Four petitions to the FDA are signed by the American Cancer Society, American Heart Association, American Legacy Foundation, American Lung Association, American Medical Association and the Campaign for Tobacco-Free Kids.
``Although the Supreme Court held last year that the FDA does not have jurisdiction over traditional tobacco products as customarily marketed, the Court left undisturbed the agency's jurisdiction over products containing nicotine other than traditional tobacco products and tobacco products that make health claims,'' each petition reads.
The products include Ariva tobacco lozenges, a small mint-flavored wafer made by Star Scientific, Inc.
``Ariva is a compressed, powdered tobacco product designed to dissolve in the mouth without expectoration, and to be used during situations when smoking is prohibited or inconvenient,'' Star Scientific said in a statement last month.

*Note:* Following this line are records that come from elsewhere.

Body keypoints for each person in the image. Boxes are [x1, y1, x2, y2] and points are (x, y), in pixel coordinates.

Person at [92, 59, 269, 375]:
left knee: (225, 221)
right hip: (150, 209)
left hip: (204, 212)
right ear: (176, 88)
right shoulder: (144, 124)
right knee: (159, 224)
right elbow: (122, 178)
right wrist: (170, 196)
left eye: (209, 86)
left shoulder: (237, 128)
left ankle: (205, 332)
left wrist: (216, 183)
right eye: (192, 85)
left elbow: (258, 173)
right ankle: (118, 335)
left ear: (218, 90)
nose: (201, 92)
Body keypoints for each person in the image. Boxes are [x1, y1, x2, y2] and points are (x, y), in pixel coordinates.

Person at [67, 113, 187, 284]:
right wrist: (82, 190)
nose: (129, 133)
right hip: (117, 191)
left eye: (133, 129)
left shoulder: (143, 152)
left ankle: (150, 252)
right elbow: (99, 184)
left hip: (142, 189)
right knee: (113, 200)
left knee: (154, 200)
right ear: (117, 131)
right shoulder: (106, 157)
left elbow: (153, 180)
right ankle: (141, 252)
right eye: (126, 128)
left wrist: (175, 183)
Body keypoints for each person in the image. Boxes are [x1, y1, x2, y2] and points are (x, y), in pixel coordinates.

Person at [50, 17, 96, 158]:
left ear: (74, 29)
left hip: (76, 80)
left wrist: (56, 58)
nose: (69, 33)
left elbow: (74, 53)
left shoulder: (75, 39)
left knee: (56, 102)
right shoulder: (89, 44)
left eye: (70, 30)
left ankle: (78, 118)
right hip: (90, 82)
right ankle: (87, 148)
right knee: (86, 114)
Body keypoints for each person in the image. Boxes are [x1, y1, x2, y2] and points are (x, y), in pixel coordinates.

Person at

``The manufacturer claims the product is exempt from government oversight just because it contains tobacco,'' the petition reads. It asks the FDA to classify and regulate tobacco lozenges as ``drugs'' or ``foods'' containing a food additive.
A bottled water containing nicotine, sold by S.F. Garret over the Internet, should also be regulated, the groups said. ''Nicotine Water is regular bottled water with the addition of nicotine equal to what the manufacturer claims is contained in two cigarettes,'' the groups said in a joint statement.

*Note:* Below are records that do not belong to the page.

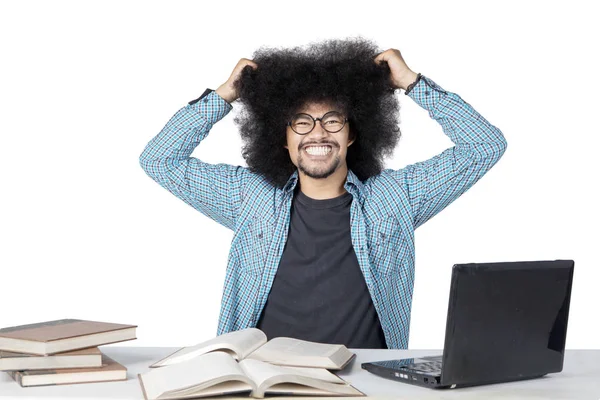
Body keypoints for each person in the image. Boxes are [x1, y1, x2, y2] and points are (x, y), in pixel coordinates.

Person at [139, 38, 507, 349]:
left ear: (352, 134)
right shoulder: (249, 196)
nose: (317, 134)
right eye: (301, 122)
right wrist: (224, 94)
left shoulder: (395, 198)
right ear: (282, 140)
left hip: (363, 382)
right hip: (263, 378)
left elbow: (485, 146)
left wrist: (412, 82)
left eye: (332, 120)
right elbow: (158, 160)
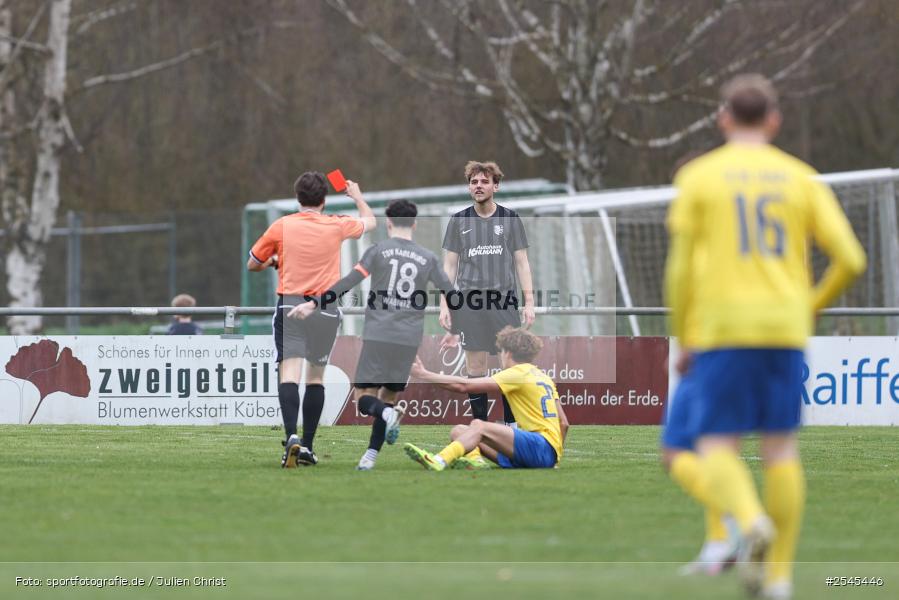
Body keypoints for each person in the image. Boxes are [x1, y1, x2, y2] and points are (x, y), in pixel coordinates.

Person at [665, 74, 866, 599]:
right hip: (783, 328)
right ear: (774, 120)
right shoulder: (800, 178)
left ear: (723, 119)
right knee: (780, 451)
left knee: (714, 443)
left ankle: (750, 522)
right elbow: (850, 259)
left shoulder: (700, 176)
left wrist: (683, 334)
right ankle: (778, 578)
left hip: (723, 327)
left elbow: (680, 272)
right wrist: (809, 307)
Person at [289, 199, 456, 471]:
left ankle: (387, 417)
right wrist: (455, 330)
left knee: (363, 398)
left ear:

``The Nicotine Water petition calls for the FDA to classify and regulate the product as a 'drug' or as a 'food' containing a hazardous, unapproved food additive.''
The groups also say the FDA should regulate Omni, marketed by Vector Tobacco Ltd. as a ``reduced carcinogen cigarette that tastes, smokes and burns just like any other premium cigarette,'' and Advance, co-marketed by Star Scientific and Brown & Williamson Tobacco Corp.

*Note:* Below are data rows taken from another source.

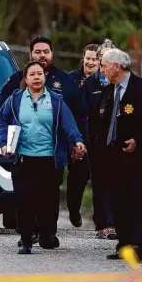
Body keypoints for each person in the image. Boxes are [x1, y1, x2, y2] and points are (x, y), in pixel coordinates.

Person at [0, 61, 86, 254]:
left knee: (49, 200)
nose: (36, 77)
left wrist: (77, 141)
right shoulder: (15, 100)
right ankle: (26, 239)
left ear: (45, 77)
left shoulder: (56, 100)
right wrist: (3, 143)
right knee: (24, 201)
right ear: (26, 79)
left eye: (40, 74)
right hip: (23, 159)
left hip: (49, 160)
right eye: (32, 74)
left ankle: (47, 235)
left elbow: (68, 125)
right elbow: (1, 121)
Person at [97, 48, 142, 261]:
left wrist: (138, 141)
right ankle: (123, 243)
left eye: (104, 64)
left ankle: (136, 244)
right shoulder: (108, 91)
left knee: (136, 197)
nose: (101, 69)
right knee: (117, 199)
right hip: (113, 156)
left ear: (117, 66)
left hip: (138, 156)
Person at [80, 39, 117, 239]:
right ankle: (103, 224)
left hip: (117, 143)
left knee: (117, 183)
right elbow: (83, 113)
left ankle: (116, 222)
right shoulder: (90, 83)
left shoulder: (121, 82)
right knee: (100, 183)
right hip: (96, 142)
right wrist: (85, 139)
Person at [64, 44, 100, 229]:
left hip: (97, 137)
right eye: (88, 58)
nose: (91, 62)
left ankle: (102, 220)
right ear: (83, 58)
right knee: (77, 177)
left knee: (100, 179)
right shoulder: (70, 80)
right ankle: (73, 208)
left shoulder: (104, 81)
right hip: (76, 136)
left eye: (95, 59)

``Despite making these blatant health claims that will lead consumers to believe that these new products are safer, Brown & Williamson and Vector admit that they have no evidence that these products actually reduce smokers' health risks,'' the groups said in their statement.
``The single petition on Omni and Advance argues that the health claims made with respect to these products and the companies' use of these claims in marketing bring Omni and Advance within the Federal Food, Drug and Cosmetic Act's (FFDCA) definition of a drug and subject these products to regulation by the FDA.''
A fourth petition says FDA should regulate Eclipse, which looks like a cigarette but which heats tobacco rather than burning it. It is sold in four states and on the Internet by R.J. Reynolds Tobacco Holdings, Inc.
``RJR claims in its marketing that Eclipse 'may present smokers with less risk of cancer' and other smoking-caused diseases,'' the groups said.
``The Eclipse petition argues that Eclipse is not a traditional cigarette covered by the Supreme Court's decision and that RJR's health claims with respect to Eclipse bring that product within the FFDCA's definition of a drug and subject it to regulation by the FDA. It also argues that Eclipse can be regulated as medical device or combination drug/device under the FFDCA.''
``The products that are the subjects of our petitions today are not conventional tobacco products,'' Matthew Myers, President of the Campaign for Tobacco-Free Kids, said. ``We believe that the FDA has full authority under existing law to regulate these products to protect public health and safety.''
David Iauco, R.J. Reynolds' senior vice president for marketing, said he disagreed that the claims about Eclipse qualify the product for FDA regulation.
``We do make some unique claims about Eclipse. Those claims do not make it a drug,'' Iauco said.
But he also said the company had scientific evidence to back up assertions that Eclipse is safer than other cigarettes and said the firm would support some FDA oversight.
``This is an area where we would support regulation. We believe it would be a benefit to consumers,'' Iauco said.
Other companies did not immediately return calls seeking comment.